Scattare foto che si limitano a ritrarre la fauna selvatica non è ciò che interessa a Philipp. “Per fare ritratti in primo piano basta recarsi in uno zoo”, esclama. “Ma se usi una combinazione di inquadrature più ravvicinate, medie e più ampie, hai una migliore varietà di fotografie. Racconti meglio la storia. La storia del paesaggio, com’è la natura e la magnitudine di tutto questo. Puoi vedere la profondità e avere un’idea di quanto siano enormi questi paesaggi e di dove vivano effettivamente gli animali”.

pinguino su una roccia con la neve che cade intorno © Philipp Jakesch | Sony α9 III + FE 50-150mm f/2 GM | 1/6400s @ f/2.0, ISO 250

La lunghezza focale non è l’unica caratteristica dell’obiettivo FE 50-150mm f/2 GM che Philipp ammira. L’apertura F/2 offre opportunità che vanno oltre quelle che si possono ottenere con un obiettivo f/2.8. “Puoi sfruttare appieno la straordinaria nitidezza e la profondità di campo ridotta e giocare con gli splendidi sfondi”, afferma il fotografo. “L’obiettivo f/2 è davvero fantastico con un po’ di luce sullo sfondo. Il bokeh è sbalorditivo. Puoi sfruttare appieno il bellissimo sfondo a bolle. È davvero, davvero bello. Le bolle sono sferiche perciò non si trasformano in occhi di gatto quando sono più vicine al bordo”.

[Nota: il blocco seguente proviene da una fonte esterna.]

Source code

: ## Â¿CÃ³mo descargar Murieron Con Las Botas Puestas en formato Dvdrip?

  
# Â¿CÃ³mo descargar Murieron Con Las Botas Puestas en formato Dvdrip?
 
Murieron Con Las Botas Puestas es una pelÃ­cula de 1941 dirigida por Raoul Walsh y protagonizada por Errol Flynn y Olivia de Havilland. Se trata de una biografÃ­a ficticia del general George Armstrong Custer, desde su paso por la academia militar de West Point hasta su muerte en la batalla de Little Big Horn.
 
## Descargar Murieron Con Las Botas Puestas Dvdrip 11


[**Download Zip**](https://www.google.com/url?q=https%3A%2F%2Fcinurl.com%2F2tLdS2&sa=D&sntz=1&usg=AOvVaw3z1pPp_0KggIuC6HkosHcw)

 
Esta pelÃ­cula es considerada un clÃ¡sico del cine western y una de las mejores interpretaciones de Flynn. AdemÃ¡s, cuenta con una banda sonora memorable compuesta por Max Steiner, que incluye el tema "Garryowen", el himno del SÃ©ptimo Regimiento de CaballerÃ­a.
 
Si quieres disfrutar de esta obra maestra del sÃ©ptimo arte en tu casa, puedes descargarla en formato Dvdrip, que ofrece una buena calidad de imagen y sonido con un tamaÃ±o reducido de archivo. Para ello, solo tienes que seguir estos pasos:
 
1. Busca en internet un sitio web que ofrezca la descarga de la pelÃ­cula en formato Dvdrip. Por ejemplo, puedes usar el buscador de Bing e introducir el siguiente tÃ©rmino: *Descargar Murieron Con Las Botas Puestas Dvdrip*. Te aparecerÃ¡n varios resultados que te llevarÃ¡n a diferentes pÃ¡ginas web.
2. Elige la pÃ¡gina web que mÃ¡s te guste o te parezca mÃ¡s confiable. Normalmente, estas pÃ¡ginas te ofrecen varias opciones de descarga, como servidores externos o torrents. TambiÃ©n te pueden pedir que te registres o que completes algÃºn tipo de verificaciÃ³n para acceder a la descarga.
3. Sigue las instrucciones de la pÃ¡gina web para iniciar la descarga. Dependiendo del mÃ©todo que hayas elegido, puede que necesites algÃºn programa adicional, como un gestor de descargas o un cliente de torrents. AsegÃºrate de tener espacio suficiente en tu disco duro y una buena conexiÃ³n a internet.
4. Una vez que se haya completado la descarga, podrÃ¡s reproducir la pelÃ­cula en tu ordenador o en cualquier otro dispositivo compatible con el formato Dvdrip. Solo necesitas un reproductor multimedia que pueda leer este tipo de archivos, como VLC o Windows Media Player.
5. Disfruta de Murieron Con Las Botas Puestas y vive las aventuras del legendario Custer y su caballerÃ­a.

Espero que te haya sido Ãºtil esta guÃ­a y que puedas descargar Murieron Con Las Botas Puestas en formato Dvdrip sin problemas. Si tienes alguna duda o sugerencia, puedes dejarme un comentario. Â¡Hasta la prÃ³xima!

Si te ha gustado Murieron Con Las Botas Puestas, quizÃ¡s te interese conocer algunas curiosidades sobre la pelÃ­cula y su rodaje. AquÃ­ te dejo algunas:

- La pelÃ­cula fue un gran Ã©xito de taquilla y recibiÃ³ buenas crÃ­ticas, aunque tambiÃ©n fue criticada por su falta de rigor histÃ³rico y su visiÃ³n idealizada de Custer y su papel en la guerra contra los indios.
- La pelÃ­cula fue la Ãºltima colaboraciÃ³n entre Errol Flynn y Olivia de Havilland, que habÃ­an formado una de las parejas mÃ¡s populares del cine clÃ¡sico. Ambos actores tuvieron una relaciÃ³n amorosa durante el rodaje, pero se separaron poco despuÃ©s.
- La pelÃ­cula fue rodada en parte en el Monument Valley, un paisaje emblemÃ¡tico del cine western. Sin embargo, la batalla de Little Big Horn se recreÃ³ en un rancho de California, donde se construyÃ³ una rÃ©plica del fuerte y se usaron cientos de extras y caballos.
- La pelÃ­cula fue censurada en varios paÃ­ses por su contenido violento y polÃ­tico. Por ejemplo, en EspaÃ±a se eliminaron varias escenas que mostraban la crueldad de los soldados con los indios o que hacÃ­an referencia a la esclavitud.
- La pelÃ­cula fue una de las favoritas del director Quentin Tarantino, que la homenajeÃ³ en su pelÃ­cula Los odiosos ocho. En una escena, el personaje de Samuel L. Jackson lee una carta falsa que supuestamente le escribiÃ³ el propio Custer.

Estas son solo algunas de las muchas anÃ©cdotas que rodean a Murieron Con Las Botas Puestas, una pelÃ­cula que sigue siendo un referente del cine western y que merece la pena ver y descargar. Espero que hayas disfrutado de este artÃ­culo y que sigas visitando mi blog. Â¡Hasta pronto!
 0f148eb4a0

gruppo di pinguini rannicchiati su una piattaforma di ghiaccio mentre la neve cade intorno a loro © Philipp Jakesch | Sony α9 III + FE 50-150mm f/2 GM | 1/2000s @ f/2.0, ISO 250

“Siamo stati fortunati ad avere un po’ di neve a un certo punto”, continua Philipp. “Con la neve nello scatto, l’effetto dell’apertura si vede ancora meglio. O hai una bella luce sullo sfondo, o hai la neve in primo piano, dove i fiocchi di neve diventano enormi perché si sfocano così tanto. Riempie l’inquadratura molto bene. Non si potrebbe ottenere questo risultato così facilmente con un altro obiettivo”.

gruppo di pinguini su una piattaforma di ghiaccio inclinata © Philipp Jakesch | Sony α9 III + FE 50-150mm f/2 GM | 1/800s @ f/2.0, ISO 250

L’AF ha funzionato perfettamente anche in condizioni di neve. Philipp ricorda un momento in cui, nonostante i pinguini si muovessero, l’AF rimaneva bloccato sul soggetto. “Si è davvero fissato sull’occhio del pinguino. Ce n’erano alcuni che correvano in giro, cadevano perché stavano scivolando, poi si rialzavano, correvano e scivolavano giù per la collina. I pinguini erano spesso molto divertenti da guardare”.

pinguino da solo in un paesaggio innevato © Philipp Jakesch | Sony α9 III + FE 50-150mm f/2 GM | 1/20000s @ f/2.0, ISO 250

Nonostante sia un obiettivo con zoom 3x con un’apertura massima molto ampia, il 50-150 mm è sorprendentemente leggero. “Questa è stata una delle cose che mi ha davvero sorpreso: la leggerezza dell’obiettivo e la sua maneggevolezza. È davvero bello lavorarci perché si bilancia molto bene nella mano”. La maneggevolezza è uno dei motivi per cui Philipp è stato in grado esplorare con l’obiettivo da 50-150 mm, portandolo in luoghi in cui scattare a mano libera era l’unica opzione.

due pinguini seduti nella risacca che si guardano a vicenda © Philipp Jakesch | Sony α1 II + FE 50-150mm f/2 GM | 1/80s @ f/16, ISO 50
C’è questa immagine in cui i pinguini sono in piedi su un iceberg blu. È stata scattata da un gommone Zodiac che oscillava molto forte. Abbiamo avuto un bel po’ di moto ondoso: penso che fosse almeno un metro. Ci muovevamo continuamente su e giù, ma tra la stabilizzazione SteadyShot e il tracking Eye AF, l’AF si è bloccato e sono riuscito a realizzare gli scatti”.
pinguino con le ali spiegate circondato dai suoi amici © Philipp Jakesch | Sony α9 III + FE 50-150mm f/2 GM | 1/1000s @ f/2.0, ISO 250

La combinazione di una fauna straordinaria, una location fantastica e condizioni incredibili ha permesso a Philipp di scattare foto formidabili con il suo FE 50-150mm f/2 GM. Non vediamo l’ora di vedere dove lo porterà la prossima volta.